Question

Find the sum of all solutions to the following equation over the domain \([0,2\pi]\)\[

\sin\theta\cos\theta\tan\theta+\cos\theta\tan\theta-\sin\theta\cos\theta-\cos\theta \\
- \frac{1}{2}\sin\theta\tan\theta - \frac{1}{2}\tan\theta+\frac{1}{2}\sin\theta+\frac{1}{2} = 0\]
The best I could figure out so far is that the first two terms reduce to \(\sin^2\theta+\sin\theta\).

Answer 1

Is there supposed to be an equal sign in there somewhere? If not, how are we supposed to solve?

Answer 2

@vinnv226 Sorry, Fixed prob

Answer 3

This is a cute problem, if you look at it in the right way. Sorry I missed it!

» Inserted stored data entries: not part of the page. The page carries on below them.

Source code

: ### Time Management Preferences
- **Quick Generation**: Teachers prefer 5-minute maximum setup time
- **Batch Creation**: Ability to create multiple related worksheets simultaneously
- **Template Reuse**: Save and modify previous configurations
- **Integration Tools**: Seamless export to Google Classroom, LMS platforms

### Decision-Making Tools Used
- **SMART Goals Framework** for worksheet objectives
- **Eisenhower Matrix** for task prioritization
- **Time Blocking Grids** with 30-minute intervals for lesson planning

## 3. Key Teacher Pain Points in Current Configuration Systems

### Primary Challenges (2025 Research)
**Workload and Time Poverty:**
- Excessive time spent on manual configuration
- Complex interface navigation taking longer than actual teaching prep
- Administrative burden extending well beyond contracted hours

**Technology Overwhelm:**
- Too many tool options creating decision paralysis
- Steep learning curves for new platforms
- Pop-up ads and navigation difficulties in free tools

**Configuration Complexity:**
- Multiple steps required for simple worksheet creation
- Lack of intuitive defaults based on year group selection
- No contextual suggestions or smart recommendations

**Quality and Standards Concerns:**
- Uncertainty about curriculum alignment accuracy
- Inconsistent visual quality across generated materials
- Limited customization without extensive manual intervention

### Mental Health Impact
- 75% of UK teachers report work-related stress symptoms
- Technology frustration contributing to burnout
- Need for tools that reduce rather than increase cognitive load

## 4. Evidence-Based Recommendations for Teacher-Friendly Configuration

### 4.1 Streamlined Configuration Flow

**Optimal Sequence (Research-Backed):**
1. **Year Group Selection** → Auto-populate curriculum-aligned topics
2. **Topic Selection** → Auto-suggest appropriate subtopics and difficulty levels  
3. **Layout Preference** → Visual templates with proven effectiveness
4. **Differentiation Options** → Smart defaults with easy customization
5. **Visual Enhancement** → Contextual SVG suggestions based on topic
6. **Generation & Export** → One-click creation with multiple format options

Try factoring by grouping:
\[(\sin\theta\cos\theta\tan\theta+\cos\theta\tan\theta)+ (-\sin\theta\cos\theta-\cos\theta) \\
+(- \frac{1}{2}\sin\theta\tan\theta - \frac{1}{2}\tan\theta)+(\frac{1}{2}\sin\theta+\frac{1}{2}) = 0\]
\[\cos\theta\tan\theta(\sin\theta + 1)-\cos\theta(\sin\theta+1)-\frac{1}{2}\tan\theta(\sin\theta+1) + \frac{1}{2}(\sin\theta+1) = 0\]
Then factor out \((\sin\theta+1)\) to get
\[(\sin\theta+1)\left(\cos\theta\tan\theta -\cos\theta-\frac{1}{2}\tan\theta+ \frac{1}{2}\right) = 0\]
Then use factoring by grouping again:
\[(\sin\theta+1)\left[(\cos\theta\tan\theta -\cos\theta)+\left(-\frac{1}{2}\tan\theta+ \frac{1}{2}\right)\right] = 0\]
\[(\sin\theta+1)\left[\cos\theta(\tan\theta -1)-\frac{1}{2}\left(\tan\theta-1\right)\right] = 0\]
\[(\sin\theta+1)(\tan\theta-1)\left(\cos\theta-\frac{1}{2}\right) = 0\]
Then set each factor equal to zero to finish solving.